Well after his death the nagging started again, with Jennie and all the Sister and Mother. It got so bad Jennie was demanding that I see someone about my mental health, which I didn't think I needed too. I didn't want to non-VA mental health work, and didn't trust talking about what was happen in home life due to the fact that one of my abusers actually went to the same clinic. I am sure I was already label as the abuser, so no sense of trying to throw that label off my back there. Well around Thanksgiving and Christmas she kept hinting she wanted nothing more than have gone, stop having anything to do with me. Really think about this time she had found another lover, but that another story. About the same time her nephew had gf throw him out just before Christmas, and she with her sister called this gf who was family friend everything, but a friend of the family.

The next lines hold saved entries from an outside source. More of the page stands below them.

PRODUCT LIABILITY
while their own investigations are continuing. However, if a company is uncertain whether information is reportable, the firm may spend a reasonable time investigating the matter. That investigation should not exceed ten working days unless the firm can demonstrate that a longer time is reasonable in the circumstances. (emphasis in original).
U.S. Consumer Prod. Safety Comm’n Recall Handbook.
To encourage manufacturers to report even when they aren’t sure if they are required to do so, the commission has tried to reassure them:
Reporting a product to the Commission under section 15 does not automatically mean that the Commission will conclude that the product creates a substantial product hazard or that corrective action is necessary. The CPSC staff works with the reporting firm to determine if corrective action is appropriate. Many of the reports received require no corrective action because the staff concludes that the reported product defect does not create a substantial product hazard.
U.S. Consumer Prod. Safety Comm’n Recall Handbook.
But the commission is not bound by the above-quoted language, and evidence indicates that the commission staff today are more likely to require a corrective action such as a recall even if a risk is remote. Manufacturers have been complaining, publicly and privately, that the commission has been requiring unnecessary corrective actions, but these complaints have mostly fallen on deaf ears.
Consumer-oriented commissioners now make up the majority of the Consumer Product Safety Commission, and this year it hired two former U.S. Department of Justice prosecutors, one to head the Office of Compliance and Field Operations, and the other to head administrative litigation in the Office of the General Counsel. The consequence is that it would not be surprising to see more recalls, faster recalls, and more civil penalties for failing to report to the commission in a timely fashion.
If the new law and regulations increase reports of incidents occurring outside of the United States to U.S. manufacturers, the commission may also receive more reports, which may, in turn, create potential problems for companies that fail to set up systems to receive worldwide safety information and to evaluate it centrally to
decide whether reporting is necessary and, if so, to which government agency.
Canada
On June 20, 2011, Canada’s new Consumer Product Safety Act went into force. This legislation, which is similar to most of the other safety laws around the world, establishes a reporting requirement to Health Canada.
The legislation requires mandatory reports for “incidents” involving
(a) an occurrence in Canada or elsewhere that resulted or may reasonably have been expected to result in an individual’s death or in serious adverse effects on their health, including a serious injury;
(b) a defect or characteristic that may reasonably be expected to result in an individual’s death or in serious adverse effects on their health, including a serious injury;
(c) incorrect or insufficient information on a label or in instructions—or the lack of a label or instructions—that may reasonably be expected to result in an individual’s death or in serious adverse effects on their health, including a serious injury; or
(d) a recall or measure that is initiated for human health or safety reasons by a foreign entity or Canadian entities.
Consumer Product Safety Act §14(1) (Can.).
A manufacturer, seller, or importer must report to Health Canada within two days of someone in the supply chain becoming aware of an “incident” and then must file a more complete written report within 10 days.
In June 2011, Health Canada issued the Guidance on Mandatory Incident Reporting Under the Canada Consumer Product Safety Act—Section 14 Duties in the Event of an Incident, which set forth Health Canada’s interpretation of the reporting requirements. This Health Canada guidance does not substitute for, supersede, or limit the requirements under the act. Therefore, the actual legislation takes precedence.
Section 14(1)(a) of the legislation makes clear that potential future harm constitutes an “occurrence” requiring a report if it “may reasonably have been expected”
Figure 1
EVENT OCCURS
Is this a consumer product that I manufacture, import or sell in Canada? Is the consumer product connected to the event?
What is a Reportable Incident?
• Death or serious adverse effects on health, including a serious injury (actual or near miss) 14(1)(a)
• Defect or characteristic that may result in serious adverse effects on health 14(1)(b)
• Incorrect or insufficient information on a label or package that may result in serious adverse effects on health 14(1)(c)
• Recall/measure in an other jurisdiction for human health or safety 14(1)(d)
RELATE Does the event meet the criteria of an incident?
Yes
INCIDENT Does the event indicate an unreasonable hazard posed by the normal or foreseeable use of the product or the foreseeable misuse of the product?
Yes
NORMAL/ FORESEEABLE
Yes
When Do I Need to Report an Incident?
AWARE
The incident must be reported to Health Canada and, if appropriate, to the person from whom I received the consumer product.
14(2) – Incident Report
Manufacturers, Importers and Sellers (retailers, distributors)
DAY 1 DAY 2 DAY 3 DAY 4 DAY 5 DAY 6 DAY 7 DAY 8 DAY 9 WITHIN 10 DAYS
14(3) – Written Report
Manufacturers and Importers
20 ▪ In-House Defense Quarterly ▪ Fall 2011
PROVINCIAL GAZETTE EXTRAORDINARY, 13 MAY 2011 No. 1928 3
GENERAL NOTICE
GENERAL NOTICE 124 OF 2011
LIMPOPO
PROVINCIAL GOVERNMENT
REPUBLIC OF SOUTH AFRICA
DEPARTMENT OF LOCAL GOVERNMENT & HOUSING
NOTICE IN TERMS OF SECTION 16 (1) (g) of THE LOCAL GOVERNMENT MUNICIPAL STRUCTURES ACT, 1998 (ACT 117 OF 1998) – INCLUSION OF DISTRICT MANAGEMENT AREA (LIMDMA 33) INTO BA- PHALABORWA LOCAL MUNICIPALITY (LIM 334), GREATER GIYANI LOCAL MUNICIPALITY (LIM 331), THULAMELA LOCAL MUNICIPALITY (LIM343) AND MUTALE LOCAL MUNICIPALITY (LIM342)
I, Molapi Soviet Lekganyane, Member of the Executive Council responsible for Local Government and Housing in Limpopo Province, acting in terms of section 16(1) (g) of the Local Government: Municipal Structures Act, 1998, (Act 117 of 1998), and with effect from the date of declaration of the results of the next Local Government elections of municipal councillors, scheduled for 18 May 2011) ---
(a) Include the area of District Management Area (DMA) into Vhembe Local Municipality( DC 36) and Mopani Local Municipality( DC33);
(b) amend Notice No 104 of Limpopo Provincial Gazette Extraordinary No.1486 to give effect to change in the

Well out wedding anny is Feb. 14. On Feb. 4th I came back home to told that I had to move out, and I would be out by the weekend, she could care less I just paid bills that were only in here name out account in my name only that left me next to nothing to live on for 3 weeks. Or the fact, that my name was still on the Rental Lease, so technically she had to give me 30 days. The fact, is I couldn't take the mental abuse, and she kept harping and said more than once I should move to Saginaw Area since I had family there and VA Hospital there. So I left, in hindsight she was baiting me to leave.

Since then I have seek counseling and much calmer. No longer under the stress of being needle all the time. Filed for Divorce and trying to get partial custody of my kids. Found out I do suffer from Seizures too. Will be filing for 100% non-service connected unemployable here shortly. Trying to stabilize myself, and trust people again.

Look for that some out there who loves me for me. Not acting as gold digger.